Tek bir örnekten yola çıkarak genel bir tespit yapılmaz elbette. Size bir örnek aktardım ama çevremde buna benzer çok kişi var. Bu hikayeleri anlattığım dostlarım kendi akraba ve tanıdıklarından benzer örnekler söylüyorlar. Kiralık evimi temizlemeye gelen ablanın İstanbul’da iki dairesi ve köyde büyükçe bir arsası varmış; seçimlerde oyunu kime vereceğini sorduğumda hiş düşünmeden “Reis’e” diyor.
Rant ekonomisi dediğimizde aklımıza Ağaoğlu gibi para babaları gelir.

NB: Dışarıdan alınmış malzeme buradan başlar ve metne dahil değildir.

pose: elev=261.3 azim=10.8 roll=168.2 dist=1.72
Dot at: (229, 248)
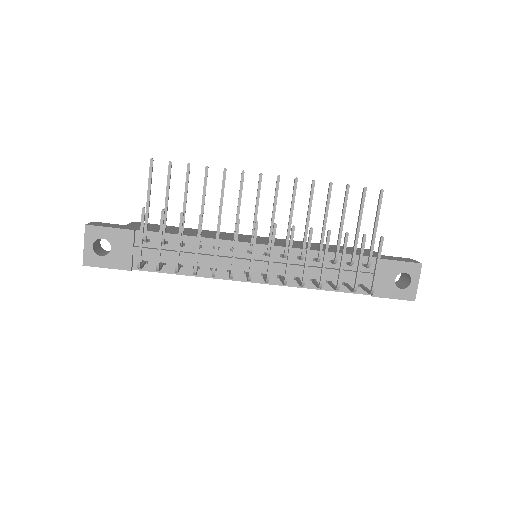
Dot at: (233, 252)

Oysa kentlerdeki soğan halkaları gibi yayılan yerleşimler, bir önceki göçle gelenlerin, bir sonraki göçle gelenlere nazaran zenginleştiği bir titan zinciri oluşturuyor. Karamsar ekonomistlerin aylık hane gelirleri üzerinden yaptıkları hesapların tutmamasının nedeni bu titan zinciri. Hane geliriyle, rant gelirinin doğrudan bir ilgisi yok ki.
Tekrarla, kuşkusuz bazı insanlar gerçekten yoksul. Ancak bir de “yoksul gibi” görünen ama sahip oldukları taşınmazlara baktığımızda yoksul sayamayacağımız kitleler var. İşin sırrını eskiden 3T ile açıklardım: Tasarruf, tevekkül ve televizyon. Şimdi bir de “telefon” ekleyip 4T’ye çıkarıyorum. Kentin göbeğinde yaşadıkları halde kent hayatının sosyal, kültürel hiçbir nimetini tüketmeyen; ömürlerini televizyon izleyip (şimdilerde telefon kurcalayıp) tasarruf ederek ve tevekkül içinde geçiren insanlardan söz ediyorum.
“Çalıyorlar ama yol da yapıyorlar” cümlesinin modası çoktan geçti. Bu insanların geneli şöyle düşünüyor: “Evet çalıp çırpıyor, her işten sakalını alıyor ama ekonomi o kadar karışık ve kapsamlı bir hale geldi ki, o giderse bu kaosu yönetecek hiç kimse yok. Giderse müteahhit evimizi yapmaz, dairelerimizin değerleri artmaz, kredilerimiz elimizde patlar.”
Akıllılık edip kulübesini sarayın bahçesine taşıyan Bahçeli ve maliye müfettişi gibi kürsüden belge sayan Kılıçdaroğlu, Türkiye seçmeninin neredeyse yarısını oluşturan bu “yoksul görünümlü varsıllar”a tek kelime etmiyorlar. Onların sözlerinin bu kitleler üzerinde hiçbir etkisi yok. Bu insanlar CHP veya MHP yöneticileri için Gülhane Parkında’ki ceviz ağaçları gibi, kimse kimsenin farkında değil.
GDO’lar basıldıkça üzüm her geçen yıl ucuzluyor ama vergiler basıldıkça şarap her geçen yıl pahalılaşıyor. Bu nedenle benden AKP seçmeni olmaz.
Ama ikna edilmesi ve görülmesi gereken de ben değilim zaten.